● EXCERPT
§
God who was the father of Adam, who was the father of Seth, who was the father of Enos, who was the father of Cainan, who was the father of Mahalalel, who was the father of Jared, who was the father of Enoch, who was the father of Methuselah, who was the father of Lamech, who was the father of Noah, who was the father of Shem, who was the father of Arpachshad, who was the father of Cainan, who was the father of Shelah, who was the father of Eder, who was the father of Peleg, who was the father of Reu, who was the father of Serug, who was the father of Nahor, who was the father of Terah, who was the father of Abraham.

Abraham begot Isaac; and Isaac begot Jacob; and Jacob begot Judah and his brethren; and Judah begot Perez and Zerah of Tamar; and Perez begot Hezron; and Hezron begot Ram; and Ram begot Ammin'adab; and Amminadab begot Nahshon; and Nahshon begot Salmon; and Salmon begot Boaz of Rahab; and Boaz begot Obed of Ruth; and Obed begot Jesse; and Jesse begot David, the king; and David, the king, begot Solomon of her that had been the wife of Uriah; and Solomon begot Rehoboam; and Rehoboam begot Abijah; and Abijah begot Asa; and Asa begot Jehoshaphat; and Jehoshaphat begot Joram; and Joram begot Uzziah; and Uzziah begot Jotham; and Jotham begot Ahaz; and Ahaz begot Hezekiah; and Hezekiah begot Manasseh; and Manasseh begot Amon; and Amon begot Josiah; and Josiah begot Jeconiah and his brethren, about the time they were carried away to Babylon and after they were brought to Babylon, Jeconiah begot Shealtiel; and Shealtiel begot Zerubbabel; and Zerubbabel begot Abiud; and Abiud begot Eliakim; and Eliakim begot Azor; and Azor begot Sadoc; and Sadoc begot Achim; and Achim begot Eliud; and Eliud begot Eleazar and Eleazar begot Matthan; and Matthan begot Jacob; and Jacob begot Joseph, the husband of Mary, of whom was born Jesus, who is called Christ.
§
● AVAILABLE DATA
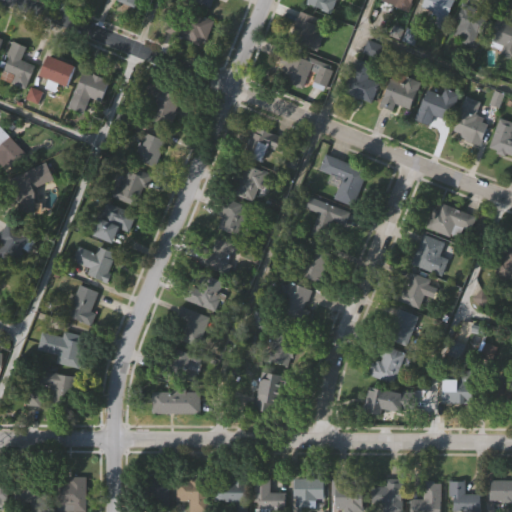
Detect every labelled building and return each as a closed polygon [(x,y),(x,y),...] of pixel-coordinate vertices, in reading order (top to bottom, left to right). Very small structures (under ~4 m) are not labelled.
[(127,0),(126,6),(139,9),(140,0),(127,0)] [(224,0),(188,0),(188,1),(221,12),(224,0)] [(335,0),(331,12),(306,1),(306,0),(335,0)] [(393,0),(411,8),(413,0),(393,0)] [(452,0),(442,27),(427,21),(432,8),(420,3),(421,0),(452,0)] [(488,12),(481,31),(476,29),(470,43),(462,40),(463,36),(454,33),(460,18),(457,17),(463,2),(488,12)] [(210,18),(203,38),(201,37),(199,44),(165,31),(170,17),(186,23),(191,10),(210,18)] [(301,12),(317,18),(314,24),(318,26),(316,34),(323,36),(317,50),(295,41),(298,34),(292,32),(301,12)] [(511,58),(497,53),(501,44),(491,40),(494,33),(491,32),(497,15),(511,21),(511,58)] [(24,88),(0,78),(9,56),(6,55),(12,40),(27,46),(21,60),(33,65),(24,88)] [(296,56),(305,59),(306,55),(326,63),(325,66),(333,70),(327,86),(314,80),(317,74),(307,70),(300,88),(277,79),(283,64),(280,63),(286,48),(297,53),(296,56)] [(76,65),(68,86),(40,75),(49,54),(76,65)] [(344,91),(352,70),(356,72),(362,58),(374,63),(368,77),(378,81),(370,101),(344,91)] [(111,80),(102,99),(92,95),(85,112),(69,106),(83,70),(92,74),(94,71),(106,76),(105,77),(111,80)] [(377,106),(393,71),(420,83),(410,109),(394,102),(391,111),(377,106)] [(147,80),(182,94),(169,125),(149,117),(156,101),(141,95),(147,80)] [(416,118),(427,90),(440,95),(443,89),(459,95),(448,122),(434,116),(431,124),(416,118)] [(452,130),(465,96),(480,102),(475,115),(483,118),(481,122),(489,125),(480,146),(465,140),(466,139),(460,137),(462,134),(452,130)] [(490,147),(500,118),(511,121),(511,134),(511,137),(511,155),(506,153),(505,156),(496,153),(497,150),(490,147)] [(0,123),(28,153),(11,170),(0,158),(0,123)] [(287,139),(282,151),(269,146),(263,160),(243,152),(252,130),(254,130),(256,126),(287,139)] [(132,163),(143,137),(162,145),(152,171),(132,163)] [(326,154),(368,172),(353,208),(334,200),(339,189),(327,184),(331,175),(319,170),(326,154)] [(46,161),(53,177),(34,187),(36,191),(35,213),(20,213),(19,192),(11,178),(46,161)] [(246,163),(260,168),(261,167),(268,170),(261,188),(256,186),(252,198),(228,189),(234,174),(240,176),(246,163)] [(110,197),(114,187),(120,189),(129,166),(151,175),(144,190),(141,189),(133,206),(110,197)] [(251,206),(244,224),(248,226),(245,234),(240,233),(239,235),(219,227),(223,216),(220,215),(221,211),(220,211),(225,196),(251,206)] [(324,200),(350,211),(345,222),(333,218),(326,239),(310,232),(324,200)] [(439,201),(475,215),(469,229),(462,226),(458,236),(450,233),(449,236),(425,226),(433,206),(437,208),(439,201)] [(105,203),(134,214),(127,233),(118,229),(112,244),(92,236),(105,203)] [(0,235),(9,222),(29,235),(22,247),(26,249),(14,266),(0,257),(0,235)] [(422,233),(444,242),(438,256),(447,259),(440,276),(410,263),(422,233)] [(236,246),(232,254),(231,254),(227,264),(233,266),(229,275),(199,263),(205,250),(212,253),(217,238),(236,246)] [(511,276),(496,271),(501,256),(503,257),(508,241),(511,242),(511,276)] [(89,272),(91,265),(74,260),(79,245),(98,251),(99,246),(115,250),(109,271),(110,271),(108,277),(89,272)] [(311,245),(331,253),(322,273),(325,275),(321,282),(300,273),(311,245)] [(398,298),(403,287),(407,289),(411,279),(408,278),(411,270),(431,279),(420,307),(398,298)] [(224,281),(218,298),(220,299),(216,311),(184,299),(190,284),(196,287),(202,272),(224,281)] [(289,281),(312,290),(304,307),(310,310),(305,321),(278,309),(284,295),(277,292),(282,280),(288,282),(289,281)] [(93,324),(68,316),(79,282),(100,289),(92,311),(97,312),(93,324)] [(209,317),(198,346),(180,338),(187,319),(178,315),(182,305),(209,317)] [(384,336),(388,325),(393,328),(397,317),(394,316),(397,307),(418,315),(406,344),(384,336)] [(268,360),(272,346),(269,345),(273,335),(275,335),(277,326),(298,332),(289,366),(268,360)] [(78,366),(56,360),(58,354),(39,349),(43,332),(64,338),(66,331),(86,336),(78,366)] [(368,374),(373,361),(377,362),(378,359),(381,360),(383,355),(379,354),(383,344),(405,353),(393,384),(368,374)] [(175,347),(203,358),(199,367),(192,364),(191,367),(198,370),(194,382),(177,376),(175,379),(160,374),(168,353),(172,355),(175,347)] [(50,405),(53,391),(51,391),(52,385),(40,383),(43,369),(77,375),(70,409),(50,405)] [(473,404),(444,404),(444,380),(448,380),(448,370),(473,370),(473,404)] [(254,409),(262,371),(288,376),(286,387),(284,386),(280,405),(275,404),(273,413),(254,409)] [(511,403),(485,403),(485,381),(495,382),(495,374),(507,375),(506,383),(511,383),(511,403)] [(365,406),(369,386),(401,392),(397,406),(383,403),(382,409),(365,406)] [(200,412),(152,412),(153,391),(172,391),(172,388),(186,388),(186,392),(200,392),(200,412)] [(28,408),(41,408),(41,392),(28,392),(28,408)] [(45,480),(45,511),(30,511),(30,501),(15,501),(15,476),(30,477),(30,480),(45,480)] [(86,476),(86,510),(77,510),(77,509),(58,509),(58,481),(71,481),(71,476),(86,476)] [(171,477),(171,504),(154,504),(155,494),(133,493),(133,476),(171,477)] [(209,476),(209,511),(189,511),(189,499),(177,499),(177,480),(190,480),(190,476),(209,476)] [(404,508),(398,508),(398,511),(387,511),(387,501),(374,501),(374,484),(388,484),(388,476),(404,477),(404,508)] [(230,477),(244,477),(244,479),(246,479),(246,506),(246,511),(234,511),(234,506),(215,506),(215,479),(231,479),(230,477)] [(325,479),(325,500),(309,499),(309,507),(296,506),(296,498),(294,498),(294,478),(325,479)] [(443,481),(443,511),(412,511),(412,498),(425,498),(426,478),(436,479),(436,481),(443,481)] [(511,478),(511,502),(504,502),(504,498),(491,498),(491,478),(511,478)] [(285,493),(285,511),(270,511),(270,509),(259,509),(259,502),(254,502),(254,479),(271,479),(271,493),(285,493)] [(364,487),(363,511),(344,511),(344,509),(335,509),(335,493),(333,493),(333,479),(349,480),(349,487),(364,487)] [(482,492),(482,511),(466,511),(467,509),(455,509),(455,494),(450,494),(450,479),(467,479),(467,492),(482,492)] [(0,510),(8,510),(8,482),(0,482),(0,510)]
§
Reproduce the part of the genealogy that opens with the words containing "God who was" and closes with "father of Abraham.", word for word.

● SOLUTION FOR THIS TASK
God who was the father of Adam, who was the father of Seth, who was the father of Enos, who was the father of Cainan, who was the father of Mahalalel, who was the father of Jared, who was the father of Enoch, who was the father of Methuselah, who was the father of Lamech, who was the father of Noah, who was the father of Shem, who was the father of Arpachshad, who was the father of Cainan, who was the father of Shelah, who was the father of Eder, who was the father of Peleg, who was the father of Reu, who was the father of Serug, who was the father of Nahor, who was the father of Terah, who was the father of Abraham.